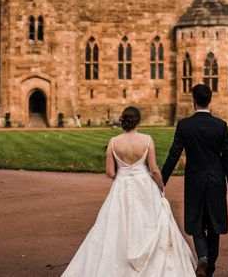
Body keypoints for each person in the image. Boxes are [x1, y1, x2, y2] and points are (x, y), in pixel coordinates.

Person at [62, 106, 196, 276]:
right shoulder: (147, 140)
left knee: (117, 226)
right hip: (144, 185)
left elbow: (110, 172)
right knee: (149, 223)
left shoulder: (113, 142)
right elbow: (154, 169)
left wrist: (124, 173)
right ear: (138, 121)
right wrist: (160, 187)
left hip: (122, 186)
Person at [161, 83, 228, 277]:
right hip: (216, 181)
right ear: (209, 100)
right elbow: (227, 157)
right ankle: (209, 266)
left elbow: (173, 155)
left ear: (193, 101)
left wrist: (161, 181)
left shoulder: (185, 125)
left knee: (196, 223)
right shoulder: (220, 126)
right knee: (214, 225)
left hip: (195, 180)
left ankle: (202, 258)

------------------------------------------------

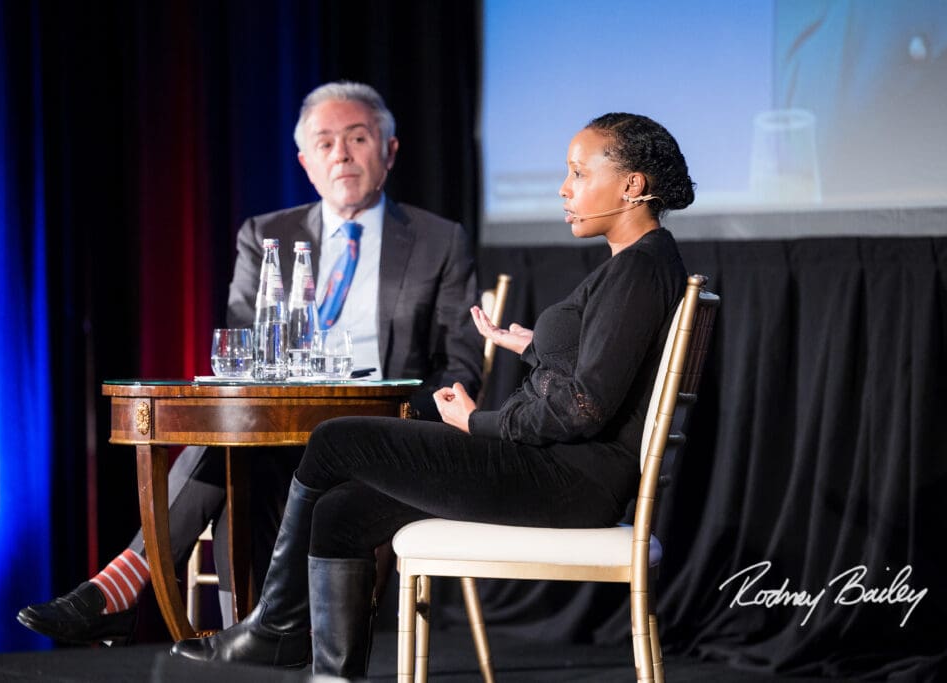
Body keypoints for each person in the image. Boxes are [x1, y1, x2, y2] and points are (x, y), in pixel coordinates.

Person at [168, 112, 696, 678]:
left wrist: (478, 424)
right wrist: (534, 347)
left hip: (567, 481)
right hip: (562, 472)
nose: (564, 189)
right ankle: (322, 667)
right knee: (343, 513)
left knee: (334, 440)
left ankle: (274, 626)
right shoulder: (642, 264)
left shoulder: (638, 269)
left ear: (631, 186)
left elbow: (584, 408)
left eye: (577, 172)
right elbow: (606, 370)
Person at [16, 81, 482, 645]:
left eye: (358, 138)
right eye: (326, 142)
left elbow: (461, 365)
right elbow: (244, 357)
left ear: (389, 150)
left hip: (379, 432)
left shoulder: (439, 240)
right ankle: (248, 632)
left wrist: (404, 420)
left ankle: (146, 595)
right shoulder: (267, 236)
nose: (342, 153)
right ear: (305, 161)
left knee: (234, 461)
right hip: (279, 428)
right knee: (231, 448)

------------------------------------------------

> _WHAT TO WORK ON_
Repeat the entries above verbatim, but only from the line that has "right shoulder: (267, 236)" down to the line that has "right knee: (231, 448)", inclusive.

> _EXERCISE SOLUTION_
right shoulder: (267, 236)
nose: (342, 153)
right ear: (305, 161)
left knee: (234, 461)
right hip: (279, 428)
right knee: (231, 448)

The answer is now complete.